Choose your own poker adventure

For some people, this winter might not even require a choice. Maybe they’ve got a sweet F1 hookup, a penchant for PokerStars, access to a private jet or very fast boat, and three or four bullets to fire at that $40 million. There exists a Venn diagram that would have somebody in all those circles. I’m not that guy.

In the most literal and direct terms, the most important thing for me and PokerOrg is making sure we offer the appropriate amount of coverage to all of those events. They’re all important poker news stories, so we’re covering them all the level of coverage they deserve. But my current life circumstances will force to me to choose no more than two and maybe only one of the big events this winter. 

So, if it happens that I can only pick one, what do I do?

It becomes a matter of where I need to be the most and where I want to be the most. I’m lucky in that the answer to both of those things is the same. I both need and want to be at the WPT World Championship at the Wynn in December.

Follow the money…to the Wynn

If I were a baseball website Editor-In-Chief and planning my October, I’d have a lot of choices. I could travel around to local colleges and fall showcase tournaments to look for the next great draft prospects. I could set up shop out west for the Arizona Fall League and get a first look at how the 2023 draft class is performing in their first professional games. Or, I could cover Major League Baseball’s postseason and World Series. My job would be to ask myself, “Where is the biggest story in poker happening this month?” and the answer would be very clear. 

I could run this metaphor for all the subjects that interest me, and the answer will usually be as clear as it is now. If I’m going to go where the biggest story is likely to be, the smart money is on the biggest money, and last I checked, $40 million is a lot of cash.

Over the course of my life, my useless talents have far outnumbered my abilities that have any real utility.

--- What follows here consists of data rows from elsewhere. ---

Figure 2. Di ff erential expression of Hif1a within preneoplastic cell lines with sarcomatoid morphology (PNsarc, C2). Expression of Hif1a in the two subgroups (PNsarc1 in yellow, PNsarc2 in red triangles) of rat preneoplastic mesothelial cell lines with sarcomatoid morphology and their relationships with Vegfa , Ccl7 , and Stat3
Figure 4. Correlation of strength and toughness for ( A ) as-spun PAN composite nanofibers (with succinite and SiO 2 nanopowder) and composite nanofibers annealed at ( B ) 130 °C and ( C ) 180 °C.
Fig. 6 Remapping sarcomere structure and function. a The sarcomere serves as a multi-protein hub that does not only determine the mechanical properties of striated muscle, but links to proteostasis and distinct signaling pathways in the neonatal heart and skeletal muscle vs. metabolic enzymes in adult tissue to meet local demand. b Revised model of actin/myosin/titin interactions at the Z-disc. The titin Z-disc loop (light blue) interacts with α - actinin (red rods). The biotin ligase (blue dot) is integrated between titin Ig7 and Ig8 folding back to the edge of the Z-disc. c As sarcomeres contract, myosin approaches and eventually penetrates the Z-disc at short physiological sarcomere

I’m pretty good at throwing lime wedges into distant trash cans. I’m relatively useless at making meaningful predictions about human behavior. So, while I’d be inclined to bet that the people, names, and stories are going to be bigger at the Wynn, and if I’m doing my job right, that’s where I need to be looking for stories.

But, there is also the matter of what I want to do. I’ve not been successful enough in my life to always pick the thing I want, but if it were strictly a matter of want, I’d still choose going to the Wynn for reasons too numerous to mention without either offending the wrong people or giving you a little too much insight into Brad’s Selfish Brain. But there are some things worth noting. 

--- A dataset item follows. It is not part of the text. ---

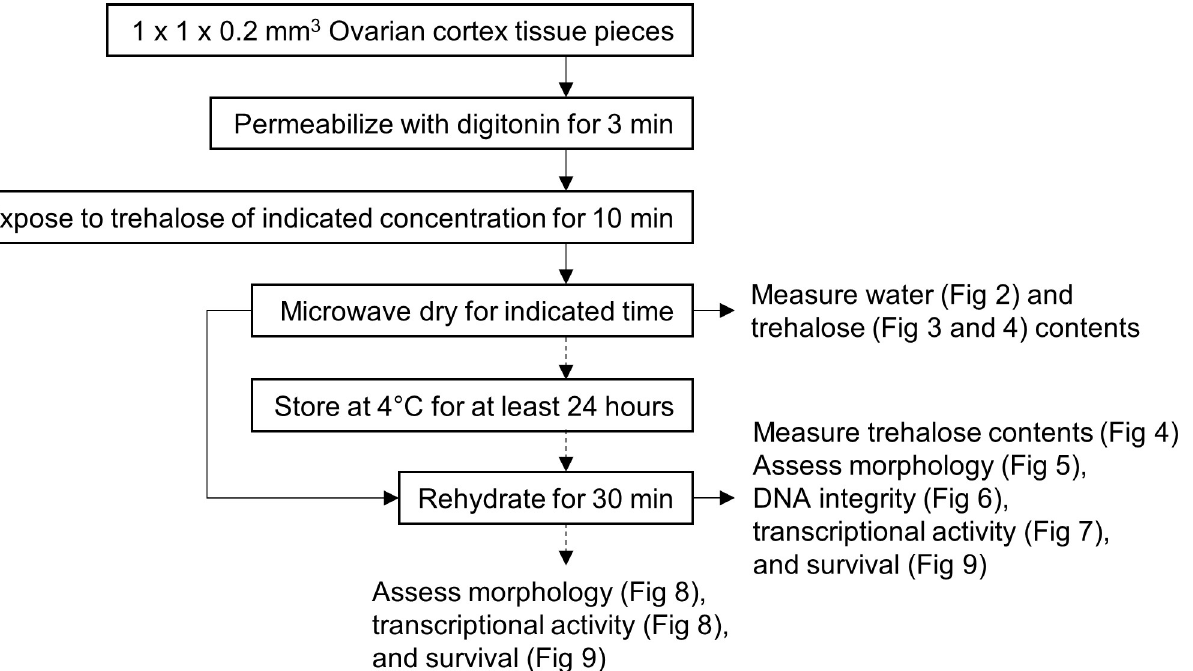
PLOS ONE | https://doi.org/10.1371/journal.pone.0225440 December4,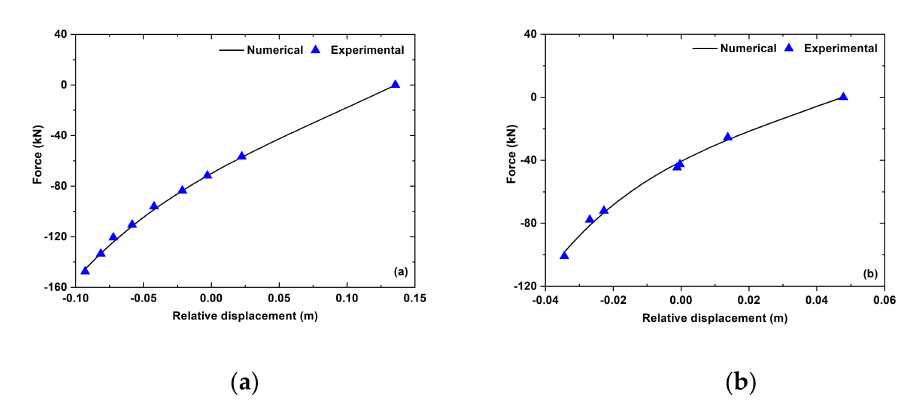
Figure 4. ( a ) Primary and ( b ) secondary vertical suspension spring characteristics.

The World Poker Tour difference

I felt an energy at the WPT World Championship last year that I’d not felt at a poker tournament for a very long time. The most recent example of that kind of energy for me was the first PSPC back in 2019. Before that? Probably the 2005 and 2006 WSOP Main Events.

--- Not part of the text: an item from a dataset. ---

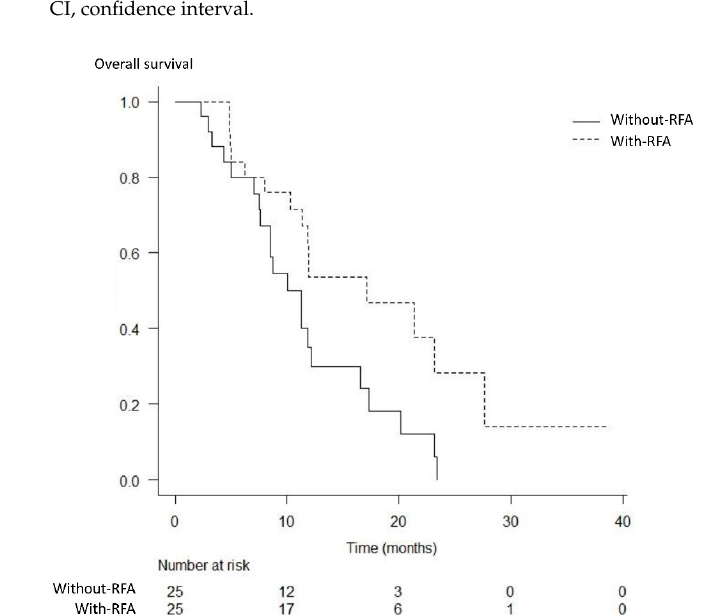
Figure 3. Kaplan–Meier analysis of the overall survival. The median overall survival was significantly higher in the with-RFA group than that in the without-RFA group (17.1 months versus 11.3 months, p = 0.017).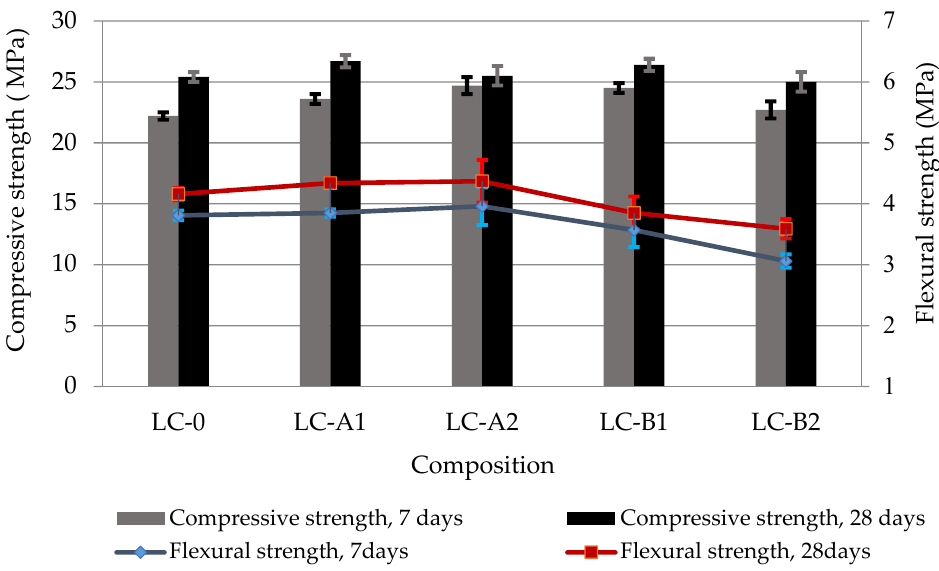
Figure 3. Compressive and flexural strength results of lightweight composites after 7 and 28 days of curing .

WPT 2023 WPT World Championship

Last year at the Wynn, there was an electric buzz every day. People were–I kid you not–smiling and laughing at a poker tournament. Doyle Brunson–may he rake every chip at St. Peter’s Friday Night Cash game–showed up to give it his official seal of approval. The WPT staff did everything it could to make me–a guy working for what was then a very small start-up–as welcome as it made the players feel. It was just a pleasure to be there.

Beyond that, I’ve had several opportunities to interact with the WPT staff over the past year, and I offer this as an opinion that is as close to an objective fact as it gets: the culture at the WPT is just different. From CEO Adam Pliska all the way down through the ranks, there is something about the way the company operates that reminds me so much of my early days at PokerStars–a family atmosphere where great care is put into making the customer happy first. (No surprise, of course, that the WPT inducted PokerStars founder Isai Scheinberg into its WPT Honors earlier this year.)

So, indeed, you will see coverage of all the big poker events this winter on PokerOrg. But, if I can be in only one place, you’ll find somewhere within shouting distance of the Mike Sexton Champions Cup.

Some choices just make themselves, you know?